江戸時代の浮世絵師・歌川広重の肉筆画を所蔵する馬頭広重美術館は、2000年に開館しました。鉄筋コンクリート一部鉄骨造りの平屋(延べ床面積約2000平方メートル)で、地元産の杉材を不燃処理したルーバーで全体を覆うデザインが特徴です。周囲の豊かな自然景観に溶け込む落ち着いた佇まいは、隈氏の代表作の一つとして国内外から高い評価を受け、多くの建築家や見学者を魅了してきました。

建築家・隈研吾氏が設計した那珂川町馬頭広重美術館の全景 (2008年撮影)建築家・隈研吾氏が設計した那珂川町馬頭広重美術館の全景 (2008年撮影)
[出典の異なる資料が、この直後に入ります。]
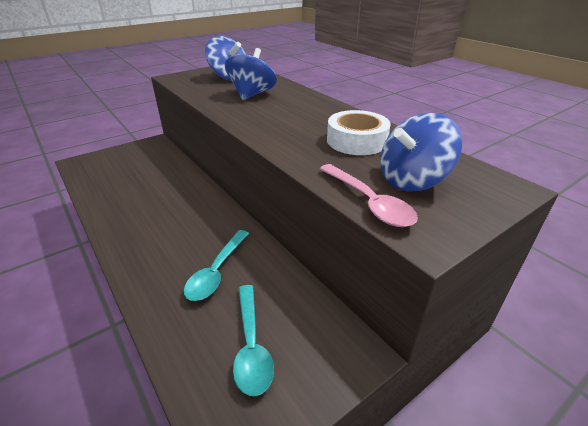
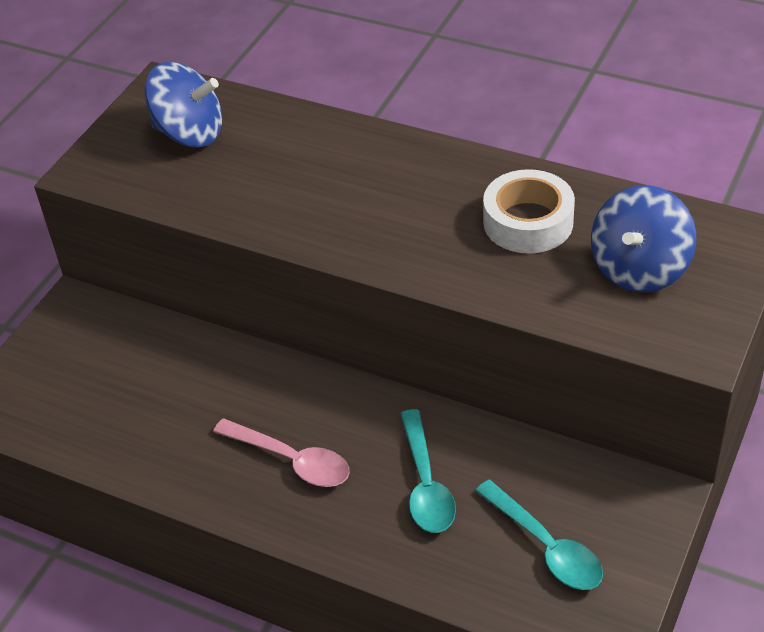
camera: 25 degrees left, 10 degrees up
blue spinning top [225,48,277,100] -> none
pink spoon [320,164,418,227] -> pink spoon moved to [213,419,350,487]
しかし近年、風雨に常にさらされる屋根部分を中心に、木製ルーバーの腐食が進行しました。一部ではルーバーが崩れるなど、老朽化による傷みが顕著になり、建物の安全性確保が喫緊の課題となっていました。

老朽化が進んだ那珂川町馬頭広重美術館の木製ルーバーと外観老朽化が進んだ那珂川町馬頭広重美術館の木製ルーバーと外観

アルミ改修への経緯と理由

那珂川町は2024年2月、美術館の改修を決定しました。当初、改修に高額な費用がかかると報じられた際には、町に対し批判的な声も多く寄せられました。改修計画を進める中で、隈氏側と協議を行い、当初は木製のルーバーで再度葺き替える案が検討されました。しかし、この場合の工事費は2億円を超える見込みとなり、さらに約10年ごとに必要となる防腐用塗料の塗り直しに、1億円近くの維持費用がかかることも判明しました。

これらの状況を踏まえ、町は最終的に、初期の工事費用は約2000万円ほど割高になるものの、耐久性に優れ、将来的なメンテナンスコストや腐食の心配が大幅に少ないアルミ製の建材で屋根部分を代用することを決定しました。外観の風合いを可能な限り維持するため、アルミ材には木目調の特殊加工が施される予定です。なお、外壁部分には引き続き杉のルーバーが使用されます。工事は本年7月に開始され、来年2月までに完了する計画です。

町長のコメント

今回の改修方針について、那珂川町の福島泰夫町長は以下のように説明しています。「老朽化による安全性の確保が最優先課題であり、改修を決断しました。(隈氏の事務所からは)アルミを使う方法も代替案として提案を受けました。将来的な維持コストの削減と、腐食しないという安全性を総合的に判断し、初期工事費は少し高くなりますが、アルミ製を採用することにいたしました。外観につきましては、可能な限り木本来の風合いに近づける加工を施すと伺っております。」